The strong performance in April and May also helps explain why iron ore prices have remained above $US120 since late March, peaking at $US146 a tonne on June 9 (and trading around $US137 a tonne this week).
The story is in the data from the National Bureau of Statistics on Wednesday which showed May’s crude steel output totalled 96.61 million tonnes – the highest since the record 99.5 million tonnes in May a year ago. It was up from the 92.78 million tonnes in April.
The March – August period is usually the peak production period for steel and it is telling that for all the warnings about clamps on production from the Chinese government and others, the annual rate of production in the two months was over 1.1 billion tonnes and back to levels last seen in 2020.
Over January-May, China’s total crude steel output was down 8.7% on year to 435.02 million tonnes but the rate of fall was better than the 10% drop in the four months to April.
But cement production fell 17% in May after a 12% slump in the first three months of the year and a very weak month in April.

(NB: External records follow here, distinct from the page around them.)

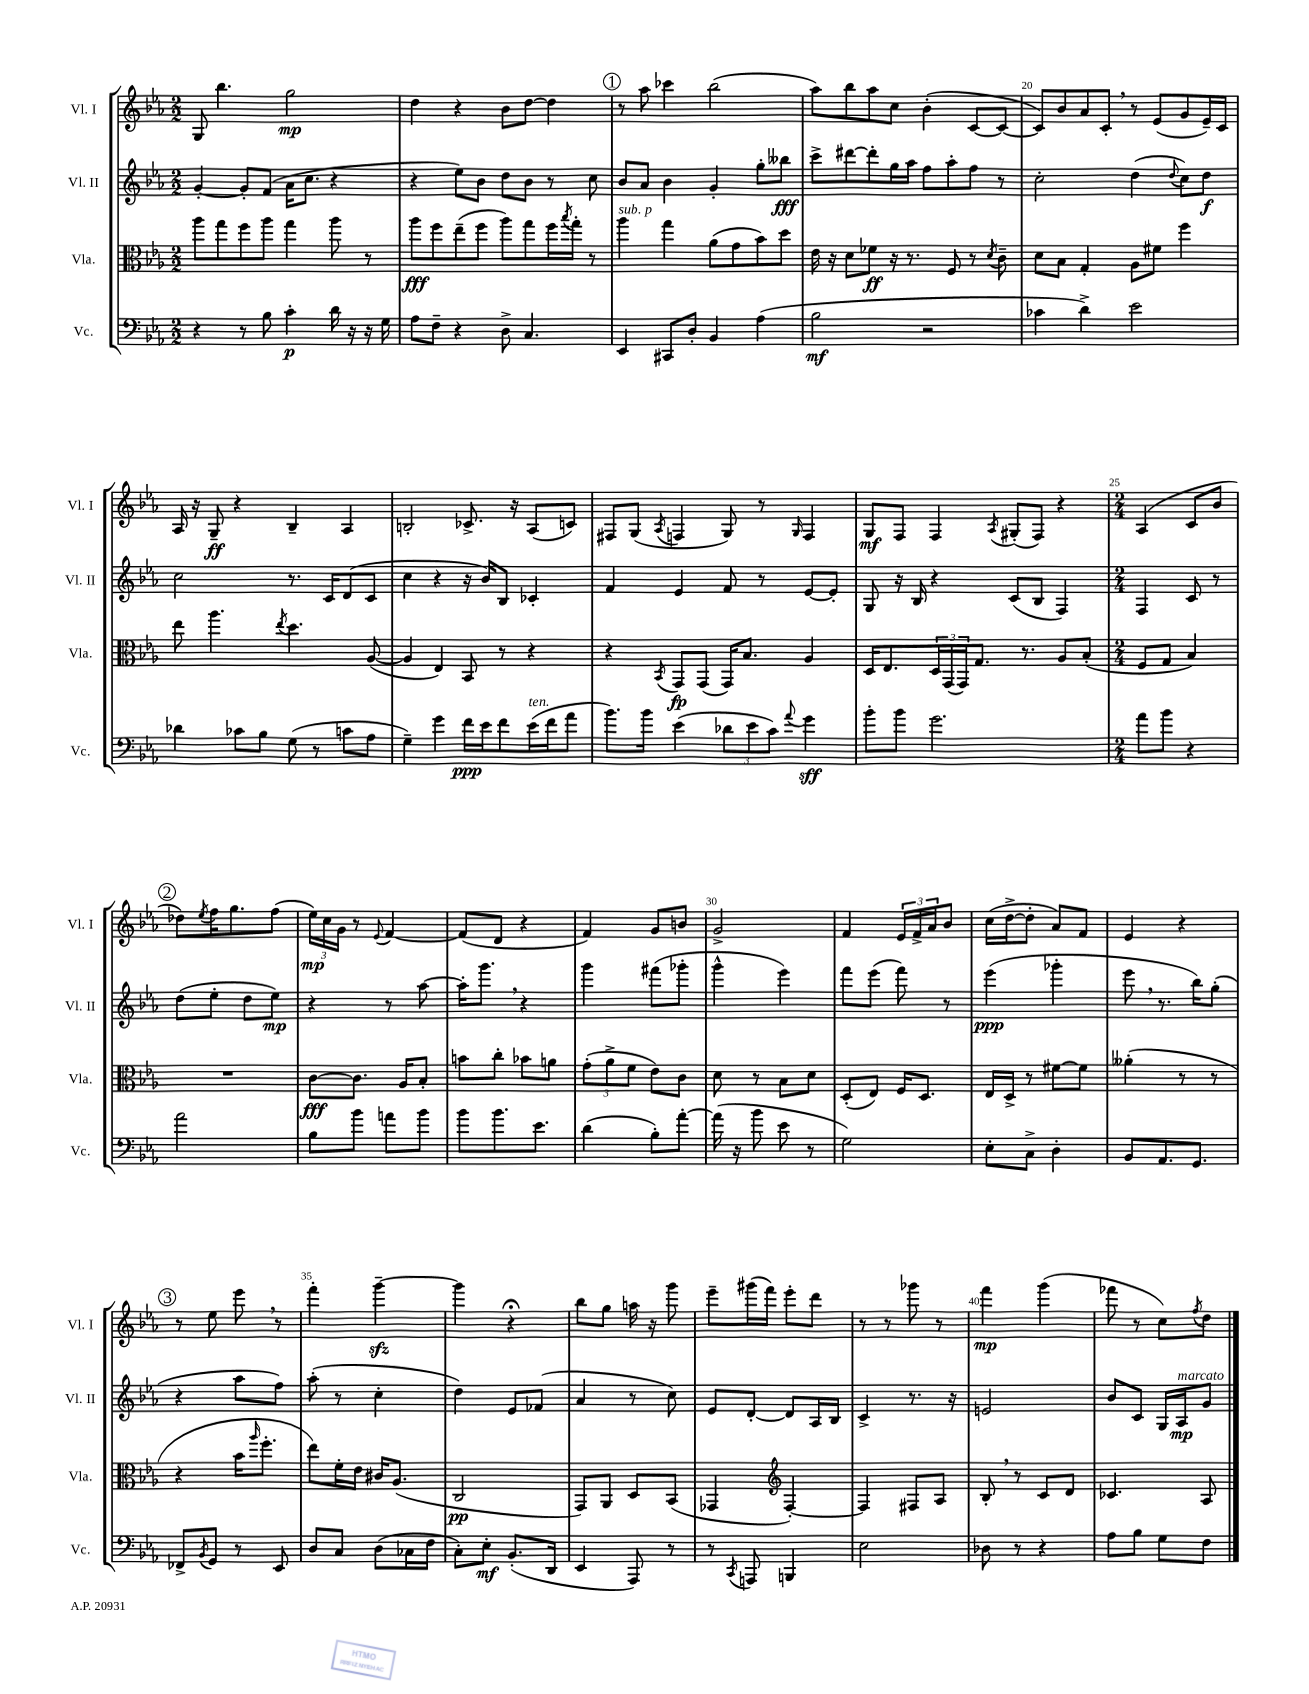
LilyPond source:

<<
\new StaffGroup <<
\new Staff = "s0" \with { instrumentName = "Vl. I" shortInstrumentName = "Vl. I" } {
    \clef treble \key ees \major \numericTimeSignature \time 2/2
    g8 bes''4. g''2\mp |
    d''4 r4 bes'8 d''8~ d''4 |
    \mark \markup { \circle "1" } r8 aes''8 ces'''4 bes''2( |
    aes''8) bes''8 aes''8 c''8 bes'4-.( c'8~ c'8~ |
    c'8) bes'8 aes'8 c'8-. \breathe r8 ees'8( g'8 ees'16--) c'16 |
    aes16 r16 g8--\ff r4 bes4-- aes4 |
    b2-. ces'8.-> r16 aes8( c'8) |
    fis8 g8( \acciaccatura { aes8 } f4 g8) r8 \grace { g16 } f4 |
    g8\mf f8 f4 \acciaccatura { aes8 } gis8-.( f8) r4 |
    \numericTimeSignature \time 2/4 aes4( c'8 bes'8 |
    \mark \markup { \circle "2" } des''8) \acciaccatura { ees''8 } f''16 g''8. f''8( |
    \tuplet 3/2 { ees''16\mp) c''16 g'16 } r8 \appoggiatura { ees'8 } f'4~ |
    f'8( d'8 r4 |
    f'4) g'8 b'8 |
    g'2-> |
    f'4 \tuplet 3/2 { ees'16 f'16-> aes'16 } bes'8 |
    c''16( d''16~-> d''8-. aes'8) f'8 |
    ees'4 r4 |
    \mark \markup { \circle "3" } r8 ees''8 ees'''8 \breathe r8 |
    f'''4-. g'''4~--\sfz |
    g'''4 r4\fermata |
    bes''8 g''8 a''16 r16 g'''8 |
    ees'''8-- gis'''16( f'''16) ees'''8-. d'''8 |
    r8 r8 ges'''8 r8 |
    f'''4\mp g'''4( |
    fes'''8 r8 c''8) \acciaccatura { f''8 } d''8 \bar "|." |
}
\new Staff = "s1" \with { instrumentName = "Vl. II" shortInstrumentName = "Vl. II" } {
    \clef treble \key ees \major \numericTimeSignature \time 2/2
    g'4~-. g'8-. f'8( aes'16 c''8. r4 |
    r4 ees''8) bes'8 d''8 bes'8 r8 c''8 |
    \mark \markup { \circle "1" } bes'8 aes'8 bes'4 g'4-. g''8-. beses''8\fff |
    c'''8-> dis'''8~ dis'''8-. g''16 aes''16 f''8 aes''8-. f''8 r8 |
    c''2-. d''4( \appoggiatura { d''8 } c''8) d''8\f |
    c''2 r8. c'16 d'8( c'8 |
    c''4 r4 r16 bes'16) bes8 ces'4-. |
    f'4 ees'4 f'8 r8 ees'8~ ees'8-. |
    g8 r16 bes16 r4 c'8( bes8 f4) |
    \numericTimeSignature \time 2/4 f4 c'8 r8 |
    \mark \markup { \circle "2" } d''8( ees''8-. d''8 ees''8\mp) |
    r4 r8 aes''8~ |
    aes''16-. g'''8. \breathe r4 |
    g'''4 fis'''8( ges'''8-. |
    g'''4-^ ees'''4) |
    f'''8 ees'''8( f'''8) r8 |
    ees'''4\ppp( ges'''4-. |
    ees'''8 \breathe r8. bes''16) g''8-.( |
    \mark \markup { \circle "3" } r4 aes''8 f''8) |
    aes''8-.( r8 c''4-. |
    d''4) ees'8 fes'8( |
    aes'4 r8 c''8) |
    ees'8 d'8~-. d'8 aes16 bes16 |
    c'4-> r8. r16 |
    e'2 |
    bes'8 c'8 g16 aes16\mp^\markup { \italic "marcato" } g'8 \bar "|." |
}
\new Staff = "s2" \with { instrumentName = "Vla." shortInstrumentName = "Vla." } {
    \clef alto \key ees \major \numericTimeSignature \time 2/2
    aes''8 g''8 f''8 aes''8 g''4 aes''8 r8 |
    aes''8\fff f''8 ees''8--( f''8 aes''8) g''8 f''16 \acciaccatura { bes''8 } g''16-. r8 |
    \mark \markup { \circle "1" } aes''4^\markup { \italic "sub. p" } g''4 aes'8( g'8 bes'8) d''8 |
    ees'16 r16 d'8 fes'8\ff r16 r8. f8 r8 \acciaccatura { d'8 } c'8-- |
    d'8 bes8 g4-. aes8 fis'8 f''4 |
    ees''8 aes''4. \acciaccatura { ees''8 } d''4. aes8~( |
    aes4 ees4) bes,8 r8 r4 |
    r4 \acciaccatura { bes,8 } g,8\fp g,8( g,16) bes8. aes4 |
    d16 ees8. \tuplet 3/2 { d16 g,16( g,16) } g8. r8. aes8 bes8-.( |
    \numericTimeSignature \time 2/4 f8 g8 bes4) |
    \mark \markup { \circle "2" } R2 |
    c'8~\fff c'8. aes16 bes8-. |
    b'8 c''8-. bes'8 a'8 |
    \tuplet 3/2 { g'8-.( aes'8-> f'8 } ees'8) c'8 |
    d'8 r8 bes8 d'8 |
    d8-.( ees8) f16 d8. |
    ees16 d16-> r8 fis'8~ fis'8 |
    aeses'4-.( r8 r8 |
    \mark \markup { \circle "3" } r4 bes'16 \grace { aes''16 } f''8.-. |
    ees''8) f'16-. ees'16 cis'16 aes8.( |
    c2\pp |
    g,8) aes,8 d8 bes,8( |
    ges,4 \clef treble f4~-.) |
    f4 fis8 aes8 |
    bes8-. \breathe r8 c'8 d'8 |
    ces'4. aes8 \bar "|." |
}
\new Staff = "s3" \with { instrumentName = "Vc." shortInstrumentName = "Vc." } {
    \clef bass \key ees \major \numericTimeSignature \time 2/2
    r4 r8 bes8 c'4-.\p d'16 r16 r16 g16 |
    aes8 f8-- r4 d8-> c4. |
    \mark \markup { \circle "1" } ees,4 cis,8 d8-. bes,4 aes4( |
    bes2\mf r2 |
    ces'4 d'4->) ees'2 |
    des'4 ces'8 bes8 g8( r8 c'8 aes8 |
    g4--) g'4 f'16\ppp ees'16 f'8 ees'16^\markup { \italic "ten." }( f'16 aes'8 |
    bes'8.) bes'16 ees'4( \tuplet 3/2 { des'8 ees'8 c'8) } \appoggiatura { aes'8 } g'4\sff |
    bes'8-. bes'8 g'2. |
    \numericTimeSignature \time 2/4 aes'8 bes'8 r4 |
    \mark \markup { \circle "2" } aes'2 |
    bes8 bes'8 a'8 bes'8 |
    bes'8 bes'8. ees'8. |
    d'4( bes8-.) aes'8~-. |
    aes'16( r16 bes'8 ees'8 r8 |
    g2) |
    ees8-. c8-> d4-. |
    bes,8 aes,8. g,8. |
    \mark \markup { \circle "3" } fes,8-> \acciaccatura { bes,8 } g,8 r8 ees,8 |
    d8 c8 d8( ces16 f16 |
    c8-.) ees8-.\mf bes,8.-.( d,16 |
    ees,4 aes,,8) r8 |
    r8 \acciaccatura { c,8 } a,,8 b,,4 |
    ees2 |
    des8 r8 r4 |
    aes8 bes8 g8 f8 \bar "|." |
}
>>
>>
\layout { \context { \Score currentBarNumber = #16 \override BarNumber.break-visibility = ##(#f #t #t) barNumberVisibility = #(every-nth-bar-number-visible 5) } }
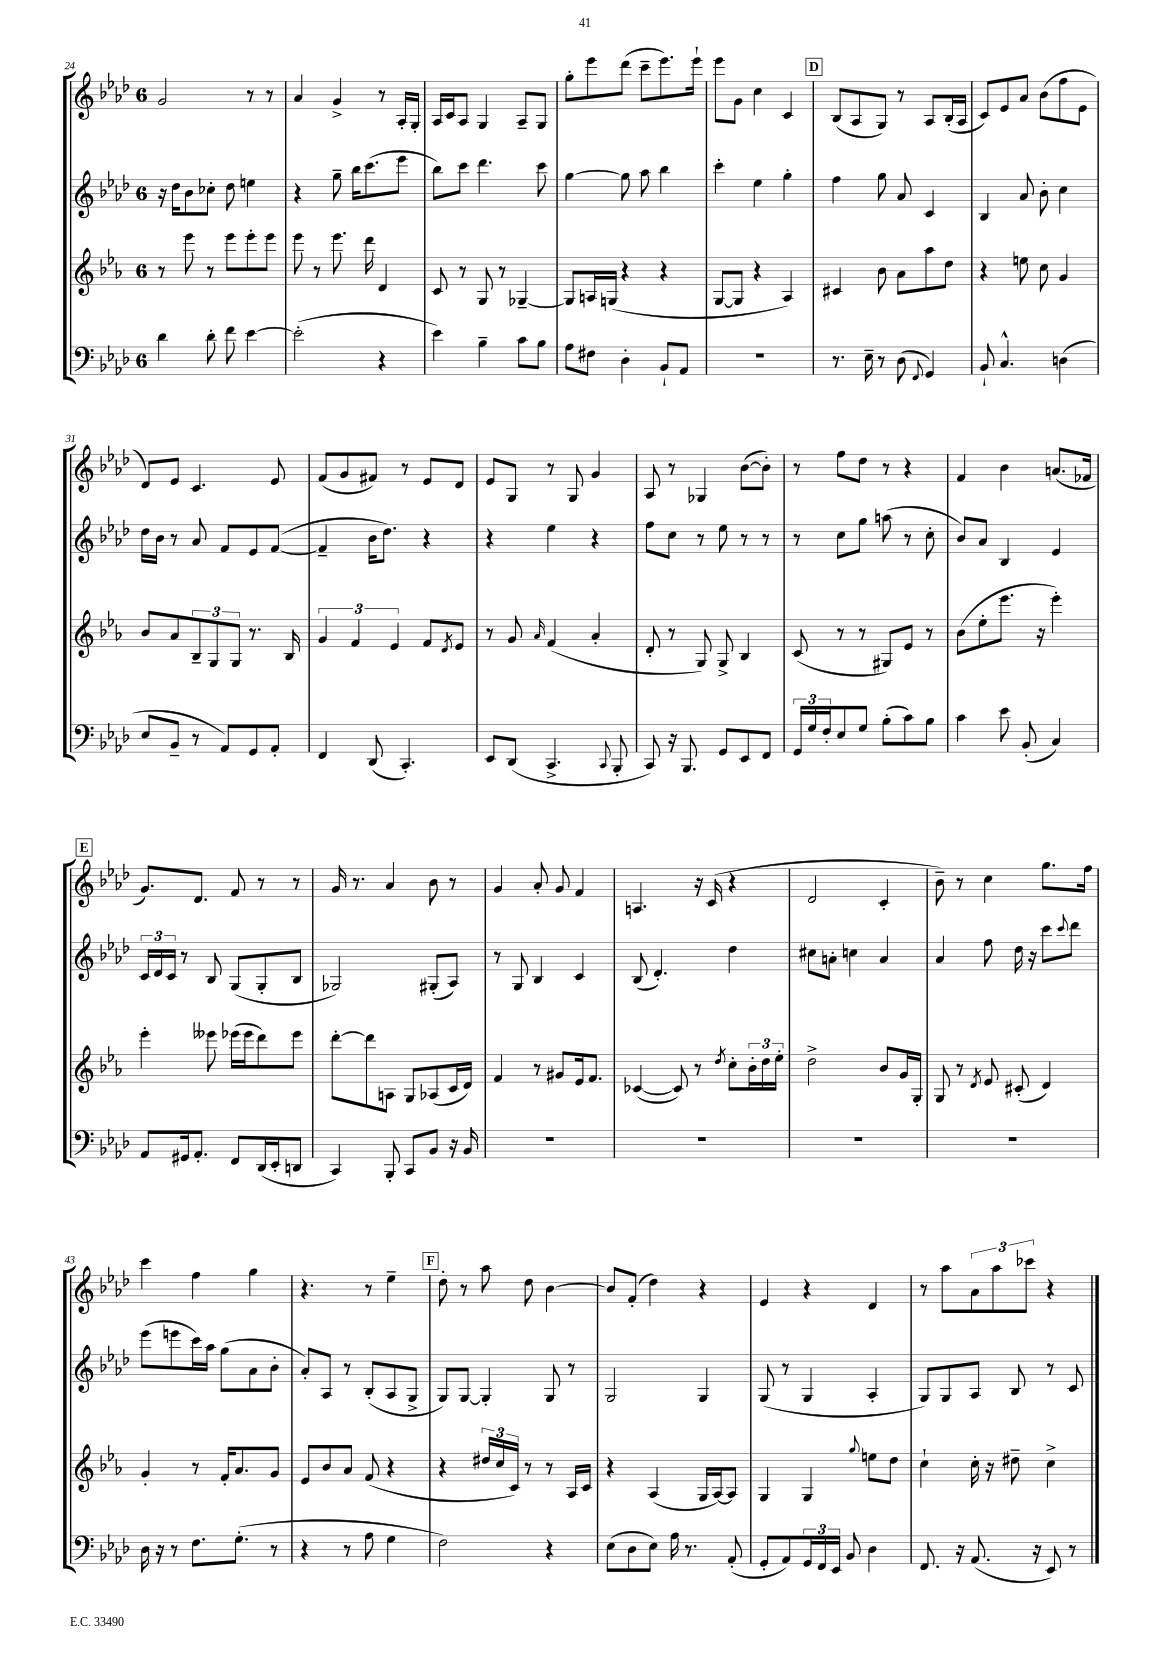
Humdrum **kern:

**kern	**kern	**kern	**kern
*staff4	*staff3	*staff2	*staff1
*clefF4	*clefG2	*clefG2	*clefG2
*k[b-e-a-d-]	*k[b-e-a-]	*k[b-e-a-d-]	*k[b-e-a-d-]
*M6/8	*M6/8	*M6/8	*M6/8
4d-	8r	16r	2g
.	.	16dd-	.
.	8eee-	8b-	.
8d-'	8r	8cc-'	.
8f	8eee-	8dd-	.
[4e-	8eee-'	4ee	8r
.	8eee-	.	8r
=	=	=	=
(2e-']	8eee-	4r	4a-
.	8r	.	.
.	8.eee-	8gg~	4g^
.	.	16bb-	.
.	16ddd	(8.ccc	.
4r	4d	.	8r
.	.	8eee-	16A-'
.	.	.	16G'
=	=	=	=
4e-)	8c	8bb-)	16A-
.	.	.	16c
.	8r	8ccc	8A-
4B-~	8G	4.ddd-	4G
.	8r	.	.
8c	[4G-~	.	8A-~
8B-	.	8ccc	8G
=	=	=	=
8A-	8G-]	[4gg	8gg'
8F#	16A	.	8eee-
.	(16G	.	.
4D-'	4r	8gg]	(8ddd-
.	.	8aa-	8ccc~
8BB-`	4r	4bb-	8.eee-)
8AA-	.	.	.
.	.	.	16eee-`
=	=	=	=
2.r	[8G	4ccc'	8eee-
.	8G]	.	8g
.	4r	4ee-	4cc
.	4A-)	4gg'	4c
=	=	=	=
8.r	4c#	4ff	(8B-
.	.	.	8A-
16E-~	.	.	.
8r	8b-	8gg	8G)
(8D-	8a-	8a-	8r
8qqFF	.	.	.
4GG)	8aa-	4c	8A-
.	8dd	.	(16B-'
.	.	.	16A-
=	=	=	=
8BB-`	4r	4B-	8c)
4.C^^	.	.	8e-
.	8ee	8a-	8a-
.	8cc	8b-'	(8b-
(4D	4g	4cc	8ff
.	.	.	8e-
=	=	=	=
8E-	8b-	16dd-	8d-)
.	.	16b-	.
8BB-~	8a-	8r	8e-
8r	12B-~	8a-	4.c
.	12G	.	.
8AA-)	.	8f	.
.	12G	.	.
8GG	8.r	8e-	.
8AA-'	.	([8f	8e-
.	16B-	.	.
=	=	=	=
4FF	6g	4f~]	(8f
.	.	.	8g
.	6f	.	.
(8DD-	.	16b-	8f#)
.	.	8.dd-)	.
.	6e-	.	.
4.CC')	.	.	8r
.	8f	4r	8e-
.	8qd	.	.
.	8e-	.	8d-
=	=	=	=
8EE-	8r	4r	8e-
(8DD-	8g	.	8G
.	16qqa-	.	.
4.CC^	(4f	4ee-	8r
.	.	.	8G
.	4a-'	4r	4g
8qqCC	.	.	.
8BBB-'	.	.	.
=	=	=	=
8CC)	8d'	8ff	8A-
16r	8r	8cc	8r
8.BBB-	.	.	.
.	8G)	8r	4G-
8GG	8G^	8ee-	.
8EE-	4B-	8r	([8b-
8FF	.	8r	8b-'])
=	=	=	=
24GG	(8c	8r	8r
24G	.	.	.
24F'	.	.	.
8E-	8r	8cc	8ff
8G	8r	8gg	8dd-
(8B-'	8G#)	(8aa	8r
8c)	8e-	8r	4r
8B-	8r	8cc'	.
=	=	=	=
4c	(8b-	8b-)	4f
.	8ee-'	8a-	.
8e-	8.eee-	4B-	4b-
(8BB-'	.	.	.
.	16r	.	.
4C)	4eee-')	4e-	(8.a
.	.	.	16f-
=	=	=	=
8AA-	4eee-'	24c	8.g)
.	.	24d-	.
.	.	24c	.
16GG#	.	8r	.
8.AA-'	.	.	8.d-
.	8eee--	8B-	.
8FF	(16eee-	(8G	8f
.	16eee-	.	.
(16DD-	8ddd)	8G'	8r
16EE-'	.	.	.
8DD	8eee-	8B-	8r
=	=	=	=
4CC)	[8ddd'	2G-)	16g
.	.	.	8.r
.	8ddd]	.	.
8BBB-'	8A	.	4a-
8CC	8G	.	.
8BB-	(8A-	(8G#'	8b-
16r	16c	8A-)	8r
16BB-	16d)	.	.
=	=	=	=
2.r	4f	8r	4g
.	.	8G	.
.	8r	4B-	8a-'
.	8g#	.	8g
.	16e-	4c	4f
.	8.f	.	.
=	=	=	=
2.r	([4c-	(8B-	4.A
.	.	4.d-')	.
.	8c-])	.	.
.	8r	.	16r
.	.	.	(16c
.	8qdd	.	.
.	8cc'	4dd-	4r
.	24b-'	.	.
.	24dd	.	.
.	24ee-'	.	.
=	=	=	=
2.r	2dd^	8cc#	2d-
.	.	8a'	.
.	.	4cc	.
.	8b-	4a	4c'
.	16g	.	.
.	16G'	.	.
=	=	=	=
2.r	8G	4a-	8b-~)
.	8r	.	8r
.	8qd	.	.
.	8e-	8ff	4cc
.	(8c#'	16dd-	.
.	.	16r	.
.	4d)	8ccc	8.gg
.	.	8qqccc	.
.	.	8ddd-	.
.	.	.	16ff
=	=	=	=
16D-	4g'	(8eee-	4ccc
16r	.	.	.
8r	.	8eee	.
8.F	8r	16ccc)	4ff
.	.	16aa-	.
.	16f'	(8gg	.
(8.G'	8.a-	.	.
.	.	8a-	4gg
8r	8g	8b-'	.
=	=	=	=
4r	8e-	8a-')	4.r
.	8b-	8A-	.
8r	8a-	8r	.
8A-	(8f	(8B-'	8r
4G	4r	8A-	4ee-~
.	.	8G^	.
=	=	=	=
2F)	4r	8G)	8dd-'
.	.	[8G	8r
.	24dd#	4G']	8aa-
.	24cc	.	.
.	24c)	.	.
.	8r	.	8dd-
4r	8r	8G	[4b-
.	16A-	8r	.
.	16c	.	.
=	=	=	=
(8E-	4r	2G	8b-]
8D-	.	.	(8f'
8E-)	(4A-	.	4dd-)
16A-	.	.	.
8.r	.	.	.
.	16G	4G	4r
.	[16A-)	.	.
(8AA-'	8A-]	.	.
=	=	=	=
8GG'	4G	(8G	4e-
8AA-)	.	8r	.
24GG	4G	4G	4r
24FF	.	.	.
24EE-	.	.	.
8BB-	.	.	.
.	8qqgg	.	.
4D-	8ee	4A-'	4d-
.	8dd	.	.
=	=	=	=
8.FF	4cc`	8G)	8r
.	.	8G	8aa-
16r	.	.	.
(8.AA-	16cc'	8A-	12a-
.	16r	.	.
.	.	.	12aa-
.	8dd#~	8B-	.
.	.	.	12ccc-
16r	.	.	.
8EE-)	4cc^	8r	4r
8r	.	8c	.
==	==	==	==
*-	*-	*-	*-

That’s more evidence of the impact of the lockdowns as well as the property slide.
Production of raw coal and crude oil in China continued to climb in May, although the pace slowed a touch from April’s rise according to the National Bureau of Statistics
Raw coal output climbed 10.3% year over year in May to 336 million tonnes while imports fell 2.3% year over year, reversing the 8.4% jump in April. For the first five months of the year, coal production was up 10.4% to 1.18 billion tonnes
Crude oil production edged up 3.6%, a touch weaker than the 4% growth in April, while imports surged 11.8% year over year, accelerating from the 6.6% increase the previous month.
China’s natural gas production grew at a faster rate of 4.9% in May from the 4.7% expansion in April. Imports of natural gas last month, dropped 12.1% from a year earlier after contracting 20.3% in April.
Electricity production in China fell further in May, with power generation decreasing 3.3% to 641 billion kilowatt-hours from last year. That was the real indicator of the impact the Covid lockdowns continue to exert over the entire economy. That was still better than the 9% slide in April when the lockdowns were at the height.
But it was performance in the steel sector – no carbon clamps because it is summer, the sky remains bluish through the smoke and haze around Tangshan, the steelmaking hub of China, Covid doesn’t seem to be a worry and demand is slowly picking up.
The rising steel production worsened the oversupply situation as domestic steel demand remains dismal due to pandemic-led disruptions. Steel stocks held by mills are around 20% above the level of May-June, 2021.
The question now is if, with the improved outlook for Covid lockdowns across much of the country, manufacturing and construction activity picks up and starts using some of the excess stocks.
Some Chinese analysts say the June, and certainly the July, crude steel production data won’t be so upbeat as May.